What You Also May Want To Know
Does a trustee have to pay taxes on their compensation?
Yes. Trustee fees are ordinary income and must be reported on the trustee's personal tax return. The trust deducts the fees as administration expenses on Form 1041, so the income is taxed once — at the trustee's individual rate, not the trust's compressed rate.
Can a trustee take a fee without beneficiary approval?
If the trust document or state law authorizes compensation, the trustee does not need prior beneficiary approval for routine fees. However, the trustee must disclose all compensation in the annual accounting provided to beneficiaries, who can then challenge unreasonable fees in court.
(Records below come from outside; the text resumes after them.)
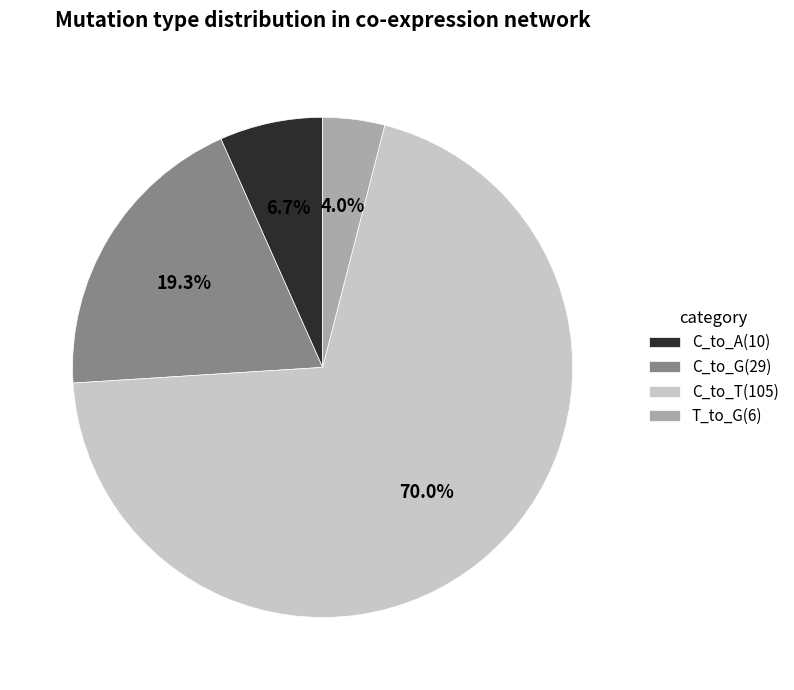

Does any single category account for the majority?

Yes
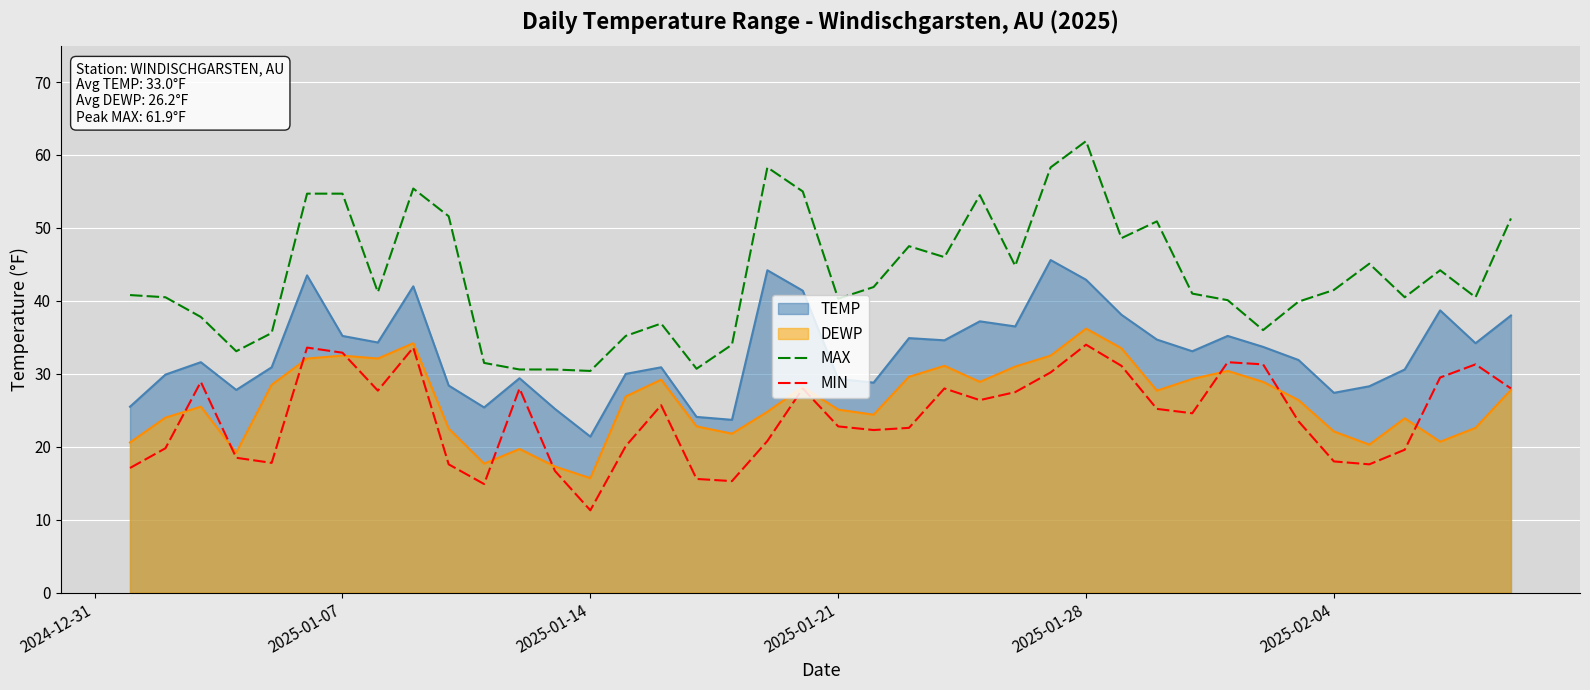

True or false: MAX and MIN cross at least once.

False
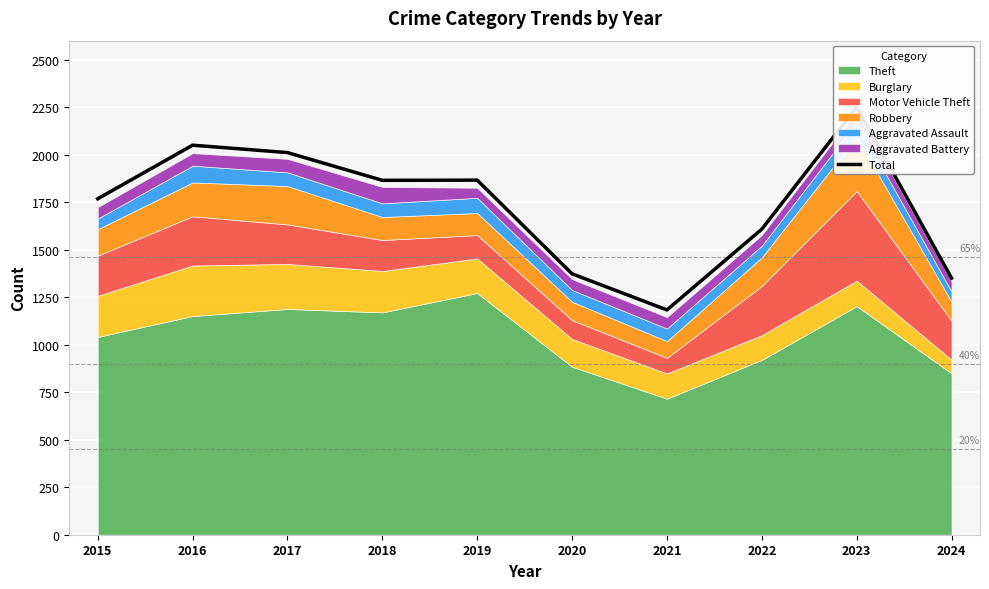

Reading right to left, transcribe all the data shown in this chart.

2024=1350	2023=2251	2022=1608	2021=1183	2020=1373	2019=1866	2018=1865	2017=2011	2016=2050	2015=1768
Can beneficiaries reduce a trustee's compensation?
Beneficiaries can petition a probate court to review and reduce trustee compensation they believe is excessive. Courts assess whether the amount reflects actual work, required skill, and prevailing rates for similar services in the same geographic market.
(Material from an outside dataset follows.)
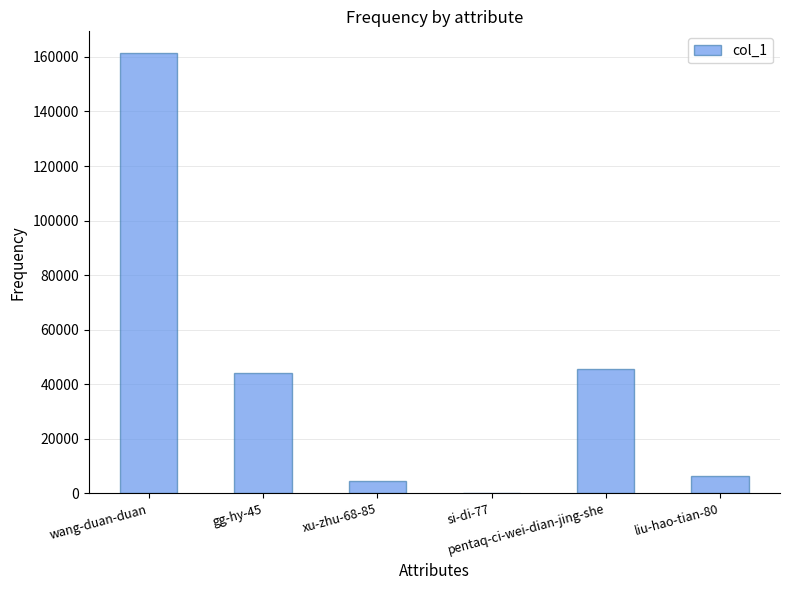

What is the greatest value displayed?

161307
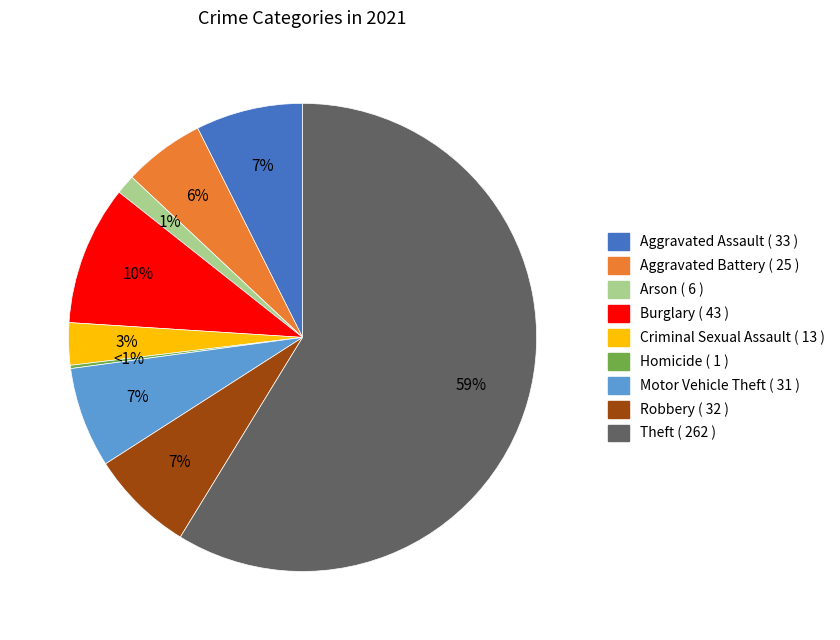

To the nearest percent, what is the combined percentage of Motor Vehicle Theft and Burglary?

17%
What happens if the trust document says the trustee receives no compensation?
If the trust explicitly waives compensation, the trustee serves without pay unless the document or a court order later modifies the no-fee provision. Requesting a court modification is possible but adds expense and delay.
Is trustee compensation the same as a trustee's discretionary distribution to themselves?
No. Compensation is a fee for services that must be reasonable and documented. A discretionary distribution is a trust payment to a beneficiary made in the trustee's discretion. A trustee who is also a beneficiary must carefully distinguish between the two and follow the trust document's terms precisely for each.